Systematic Hyperparameter Optimization of LoRA-Based Fine-Tuning in a Large Language Model Competition
Keywords:
Large Language Models, LoRA, Parameter-Efficient Fine-Tuning, Hyperparameter Optimization, Llama 3.2Abstract
Parameter-Efficient Fine-Tuning (PEFT) has become a critical approach for adapting Large Language Models (LLMs) under computational and data constraints. Among these methods, Low-Rank Adaptation (LoRA) enables efficient model specialization with minimal parameter updates; however, its performance is highly sensitive to hyperparameter configuration, particularly in small, domain-specific datasets. Despite its widespread adoption, systematic empirical evidence on optimal hyperparameter settings in constrained and competitive environments remains limited. This study presents a structured empirical investigation of LoRA-based fine-tuning applied to the Llama 3.2 (3B) model within a domain-specific LLM competition setting. A total of 73 controlled experiments were conducted to evaluate the impact of key hyperparameters, including learning rate (1×10⁻⁵ to 5×10⁻⁴), training epochs (1–8), and validation split ratios (0.1 and 0.2), alongside dataset engineering strategies. Model performance was assessed using evaluation loss and perplexity to quantify generalization capability. The results demonstrate that learning rate is the dominant factor influencing model stability and performance. The optimal configuration—learning rate of 1×10⁻⁵, 3 training epochs, and a validation split of 0.2—achieved the lowest evaluation loss (1.1020) and perplexity (3.0101), outperforming the final competition submission models.
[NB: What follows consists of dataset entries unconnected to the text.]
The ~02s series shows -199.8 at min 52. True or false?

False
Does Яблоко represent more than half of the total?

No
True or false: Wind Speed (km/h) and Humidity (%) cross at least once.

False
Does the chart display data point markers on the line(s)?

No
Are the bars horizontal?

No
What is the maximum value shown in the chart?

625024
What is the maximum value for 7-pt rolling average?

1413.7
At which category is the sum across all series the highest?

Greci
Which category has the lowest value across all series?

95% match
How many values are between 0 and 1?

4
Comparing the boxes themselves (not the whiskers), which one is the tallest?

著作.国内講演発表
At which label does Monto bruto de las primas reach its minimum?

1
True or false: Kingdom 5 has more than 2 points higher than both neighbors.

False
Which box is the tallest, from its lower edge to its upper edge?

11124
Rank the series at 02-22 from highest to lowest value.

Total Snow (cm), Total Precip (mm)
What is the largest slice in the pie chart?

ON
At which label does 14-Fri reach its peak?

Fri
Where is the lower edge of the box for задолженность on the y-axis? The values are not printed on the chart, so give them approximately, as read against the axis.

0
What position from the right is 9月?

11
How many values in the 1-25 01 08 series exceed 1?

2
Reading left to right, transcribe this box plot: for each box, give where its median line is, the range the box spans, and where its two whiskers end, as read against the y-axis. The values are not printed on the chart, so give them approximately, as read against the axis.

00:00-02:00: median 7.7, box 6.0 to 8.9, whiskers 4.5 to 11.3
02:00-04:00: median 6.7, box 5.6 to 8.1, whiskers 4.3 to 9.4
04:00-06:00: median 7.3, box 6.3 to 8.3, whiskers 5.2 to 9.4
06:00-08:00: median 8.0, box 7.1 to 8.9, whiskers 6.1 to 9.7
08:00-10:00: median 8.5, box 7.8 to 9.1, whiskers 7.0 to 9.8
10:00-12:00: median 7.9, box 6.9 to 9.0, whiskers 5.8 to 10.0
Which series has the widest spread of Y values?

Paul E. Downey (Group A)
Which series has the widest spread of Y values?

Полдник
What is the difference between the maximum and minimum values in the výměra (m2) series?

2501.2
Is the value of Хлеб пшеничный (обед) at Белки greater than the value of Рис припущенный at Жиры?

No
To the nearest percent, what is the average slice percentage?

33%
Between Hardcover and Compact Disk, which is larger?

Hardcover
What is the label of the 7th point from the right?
Findings further reveal that extended training beyond early convergence leads to performance saturation or degradation, while dataset engineering techniques contributed marginal improvements within the tested scope. This study contributes a reproducible experimental framework for systematic hyperparameter optimization in PEFT-based LLM adaptation. The findings provide actionable guidelines for achieving stable and generalizable performance in resource-constrained environments, particularly in educational and competition-based settings. These insights highlight the importance of controlled training dynamics over heuristic dataset manipulation, offering practical implications for efficient LLM deployment in real-world applications.